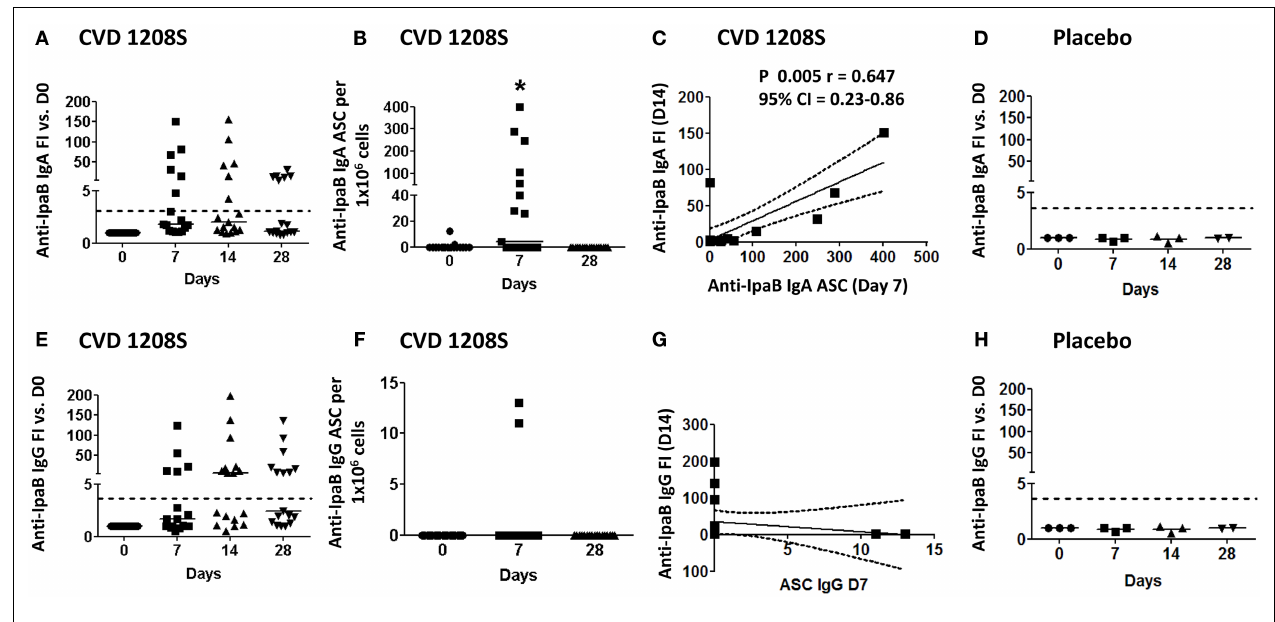
(fold-increase at day 14) and ASC (day 7). (D,H) Sera anti-LPS IgA and IgG in placebo volunteers ( n = 3). In all plots each symbol indicates an individual volunteer. Dotted lines indicate seroconversion (fourfold-increase over day 0). Horizontal bars represent the median in all graphs. Asterisks show statistical significance when compared to day 0 (* p <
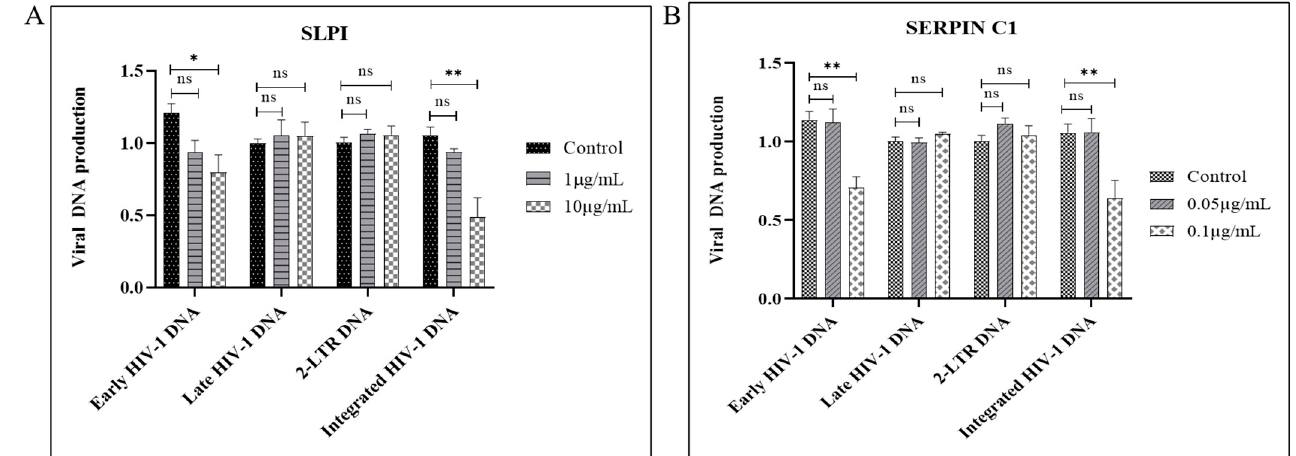
Figure 4. Modulation of early and integrated HIV-1 DNA production by SLPI ( A ) or SERPIN C1 ( B ); MDMs (5 × 10 5 cells/well) were pre-treated with ( A ) SLPI 1 μ g/mL and 10 μ g/mL or ( B ) SERPIN C1 0.05 μ g/mL and 0.1 μ g/mL for 3 h then infected with HIV-1 BaL 5 ng/mL p24 units. After 2 h, the virus was removed, and fresh culture media added with 1 μ g/mL and 10 μ g/mL SLPI or 0.05 μ g/mL and 0.1 μ g/mL SERPIN C1 and cultured. MDMs were collected 16 h after infection, and total DNA was extracted with the DNeasy tissue kit. Real-time PCR was performed with equal amounts of DNA and measured the amounts of early and late reverse transcription DNA products, as well as 2-LTR circle DNA. Levels of integrated viral DNA were measured by Alu-PCR. Effect of SLPI and SERPIN C1 on HIV-1 DNA production was determined by calculating the ratios of viral DNA amounts produced without SLPI or SERPIN C1 versus treatment with SLPI or SERPIN C1 in MDMs. Results expressed as mean ± SEM from three independent donors. Asterisk (*) over the bars indicates significant difference with control, ** p < 0.001; * p ≤ 0.05 and ns p > 0.05. p -values were generated by one-way ANOVA with multiple comparisons.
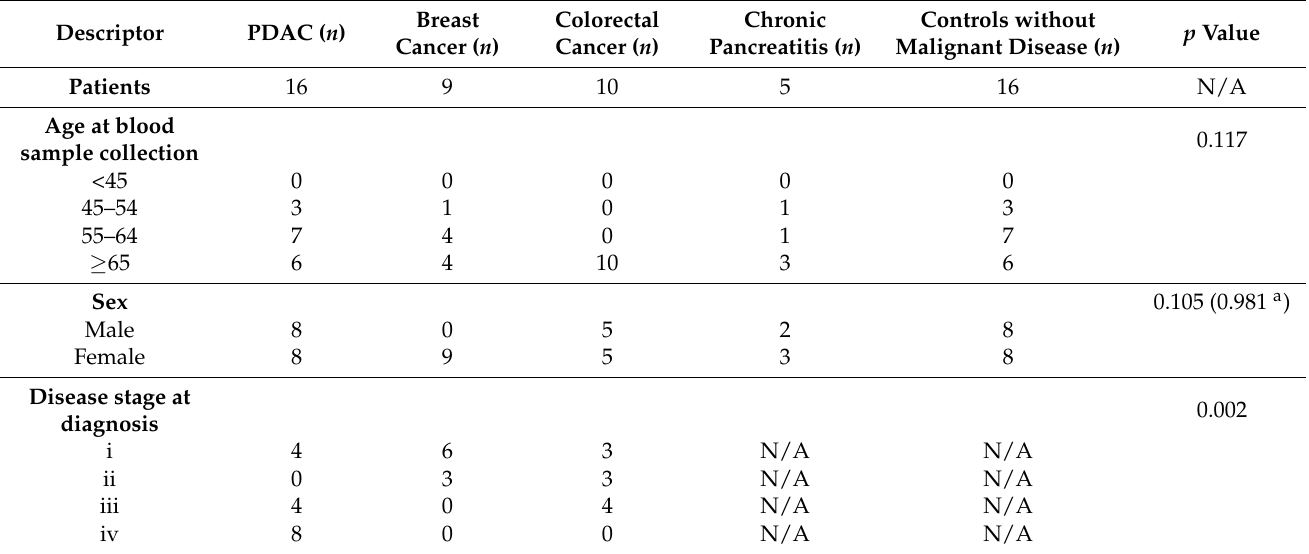
Table 2. Description of patient samples at diagnosis from the Umeå prospective clinical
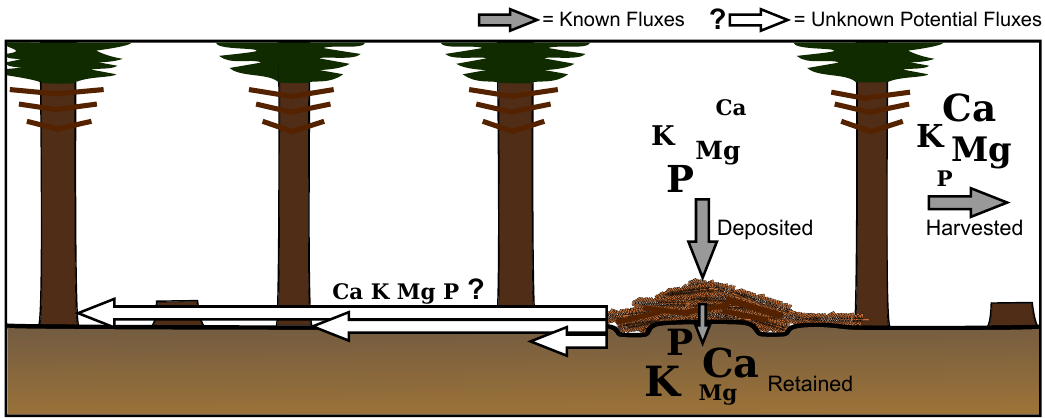
Figure 6. The majority of base cations were exported in harvested stem wood and bark while the majority of P was deposited on the skid trail in branches and needles . Of deposited nutrients, majorities of Ca, K, and P were transported into mineral soil. With Norway spruce’s rooting structure, minimal compaction, and no significant relations between needle nutrient concentrations and distance to skid trail, uptake of nutrients throughout the stand was possible yet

**Work instructions:** Drop the pictures and give every line above again exactly.

**Written solution:**
(fold-increase at day 14) and ASC (day 7). (D,H) Sera anti-LPS IgA and IgG in placebo volunteers ( n = 3). In all plots each symbol indicates an individual volunteer. Dotted lines indicate seroconversion (fourfold-increase over day 0). Horizontal bars represent the median in all graphs. Asterisks show statistical significance when compared to day 0 (* p <
Figure 4. Modulation of early and integrated HIV-1 DNA production by SLPI ( A ) or SERPIN C1 ( B ); MDMs (5 × 10 5 cells/well) were pre-treated with ( A ) SLPI 1 μ g/mL and 10 μ g/mL or ( B ) SERPIN C1 0.05 μ g/mL and 0.1 μ g/mL for 3 h then infected with HIV-1 BaL 5 ng/mL p24 units. After 2 h, the virus was removed, and fresh culture media added with 1 μ g/mL and 10 μ g/mL SLPI or 0.05 μ g/mL and 0.1 μ g/mL SERPIN C1 and cultured. MDMs were collected 16 h after infection, and total DNA was extracted with the DNeasy tissue kit. Real-time PCR was performed with equal amounts of DNA and measured the amounts of early and late reverse transcription DNA products, as well as 2-LTR circle DNA. Levels of integrated viral DNA were measured by Alu-PCR. Effect of SLPI and SERPIN C1 on HIV-1 DNA production was determined by calculating the ratios of viral DNA amounts produced without SLPI or SERPIN C1 versus treatment with SLPI or SERPIN C1 in MDMs. Results expressed as mean ± SEM from three independent donors. Asterisk (*) over the bars indicates significant difference with control, ** p < 0.001; * p ≤ 0.05 and ns p > 0.05. p -values were generated by one-way ANOVA with multiple comparisons.
Table 2. Description of patient samples at diagnosis from the Umeå prospective clinical
Figure 6. The majority of base cations were exported in harvested stem wood and bark while the majority of P was deposited on the skid trail in branches and needles . Of deposited nutrients, majorities of Ca, K, and P were transported into mineral soil. With Norway spruce’s rooting structure, minimal compaction, and no significant relations between needle nutrient concentrations and distance to skid trail, uptake of nutrients throughout the stand was possible yet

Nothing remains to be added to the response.